Facts about Paul Klee
Paul Klee Biography
Paul Klee was a Swiss-German artist known for the fine lines and playful geometry in his childlike watercolors and illustrations. His mother was Swiss and his father was German, and Klee was raised in Switzerland but spent most of his adult life in Germany, where he studied art at the end of the nineteenth century. A skilled illustrator and respected teacher at the Bauhaus, Klee was part of Der Blaue Reiter, the avant-garde circle co-founded by Russian artist Wassily Kandinsky. Influenced by Cubism and drawn to the expressiveness of primitive art and children’s paintings, Klee produced nearly 10,000 works in a variety of media, but is mostly known for his watercolor paintings. At the peak of his career his work was deemed “degenerate” by the Nazi party of Adolf Hitler and removed from all public exhibits. He left Germany and returned to Switzerland in 1933, but by 1935 was ill with what has since been diagnosed as scleroderma, a rare condition that hardens the skin. Despite his ill health, Klee remained creative and prolific until his untimely death in 1940. Some of his best-known works include Southern (Tunisian) Gardens (1919), The Twittering Machine (1922) and Fish Magic (1925).

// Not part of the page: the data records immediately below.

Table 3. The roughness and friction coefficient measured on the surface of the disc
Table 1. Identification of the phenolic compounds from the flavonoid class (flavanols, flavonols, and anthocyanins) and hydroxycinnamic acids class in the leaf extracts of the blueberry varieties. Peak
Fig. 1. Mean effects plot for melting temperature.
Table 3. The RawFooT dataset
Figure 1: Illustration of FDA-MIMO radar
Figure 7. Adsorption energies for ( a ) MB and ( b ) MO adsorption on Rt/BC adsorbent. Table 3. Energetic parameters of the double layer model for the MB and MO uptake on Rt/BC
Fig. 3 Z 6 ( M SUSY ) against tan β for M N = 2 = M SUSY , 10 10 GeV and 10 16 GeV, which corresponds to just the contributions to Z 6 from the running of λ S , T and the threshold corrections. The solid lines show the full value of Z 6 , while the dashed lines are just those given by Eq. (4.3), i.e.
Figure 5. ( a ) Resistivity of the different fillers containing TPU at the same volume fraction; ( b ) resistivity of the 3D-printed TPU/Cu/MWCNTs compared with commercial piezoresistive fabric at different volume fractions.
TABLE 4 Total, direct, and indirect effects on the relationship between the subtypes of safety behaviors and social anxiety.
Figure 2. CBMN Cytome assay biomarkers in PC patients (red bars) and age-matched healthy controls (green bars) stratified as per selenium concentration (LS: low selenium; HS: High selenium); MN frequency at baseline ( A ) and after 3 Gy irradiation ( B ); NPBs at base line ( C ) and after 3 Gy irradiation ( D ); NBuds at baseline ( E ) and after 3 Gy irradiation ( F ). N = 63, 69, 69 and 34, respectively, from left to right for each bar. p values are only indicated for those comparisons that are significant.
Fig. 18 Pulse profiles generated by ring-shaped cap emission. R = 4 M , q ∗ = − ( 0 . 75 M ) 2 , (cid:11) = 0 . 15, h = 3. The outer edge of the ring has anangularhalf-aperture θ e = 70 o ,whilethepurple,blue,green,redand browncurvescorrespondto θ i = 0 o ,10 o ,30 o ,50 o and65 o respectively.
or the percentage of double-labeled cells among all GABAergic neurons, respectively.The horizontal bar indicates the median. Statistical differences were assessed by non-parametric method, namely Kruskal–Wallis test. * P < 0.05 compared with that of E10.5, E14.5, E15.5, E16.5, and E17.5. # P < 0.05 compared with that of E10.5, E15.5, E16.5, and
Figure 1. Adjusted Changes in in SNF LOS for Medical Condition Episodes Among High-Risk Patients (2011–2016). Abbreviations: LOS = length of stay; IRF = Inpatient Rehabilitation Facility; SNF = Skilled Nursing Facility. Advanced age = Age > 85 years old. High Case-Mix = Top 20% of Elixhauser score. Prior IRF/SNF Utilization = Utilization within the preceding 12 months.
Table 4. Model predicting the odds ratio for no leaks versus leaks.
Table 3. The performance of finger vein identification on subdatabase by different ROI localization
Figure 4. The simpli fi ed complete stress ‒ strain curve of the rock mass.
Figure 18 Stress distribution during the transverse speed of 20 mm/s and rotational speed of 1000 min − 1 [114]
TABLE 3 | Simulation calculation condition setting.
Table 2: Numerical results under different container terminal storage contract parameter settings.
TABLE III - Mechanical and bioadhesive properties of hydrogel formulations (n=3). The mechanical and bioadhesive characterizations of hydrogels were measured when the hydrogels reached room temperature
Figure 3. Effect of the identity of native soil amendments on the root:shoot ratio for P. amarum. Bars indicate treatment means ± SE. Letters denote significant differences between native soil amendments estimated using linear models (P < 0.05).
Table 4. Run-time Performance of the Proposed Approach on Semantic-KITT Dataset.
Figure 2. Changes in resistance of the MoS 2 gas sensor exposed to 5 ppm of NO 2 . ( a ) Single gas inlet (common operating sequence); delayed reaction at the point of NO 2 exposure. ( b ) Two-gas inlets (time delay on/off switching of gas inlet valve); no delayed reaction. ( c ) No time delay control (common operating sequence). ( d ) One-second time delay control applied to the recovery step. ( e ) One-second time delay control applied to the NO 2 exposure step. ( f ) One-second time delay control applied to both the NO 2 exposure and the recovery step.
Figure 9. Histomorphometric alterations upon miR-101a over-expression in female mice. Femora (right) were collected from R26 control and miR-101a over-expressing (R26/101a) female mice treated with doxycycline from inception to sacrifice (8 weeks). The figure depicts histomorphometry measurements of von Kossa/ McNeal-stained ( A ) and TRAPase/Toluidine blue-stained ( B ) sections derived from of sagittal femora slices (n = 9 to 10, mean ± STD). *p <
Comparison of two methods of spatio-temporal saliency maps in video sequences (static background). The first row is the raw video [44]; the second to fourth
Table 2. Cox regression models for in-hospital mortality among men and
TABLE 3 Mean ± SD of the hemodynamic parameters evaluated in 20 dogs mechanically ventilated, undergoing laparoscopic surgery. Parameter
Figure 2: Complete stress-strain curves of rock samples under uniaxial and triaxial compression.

Because of his father’s nationality, Klee was considered German, despite having been born and raised in Switzerland. Despite his attempts to become a Swiss citizen, he was not granted citizenship until shortly after his death… Klee was an accomplished musician who played violin for a time with the Bern symphony orchestra… While an art professor, Klee wrote the influential textbook Pädagogisches Skizzenbuch ( Pedagogical Sketchbook).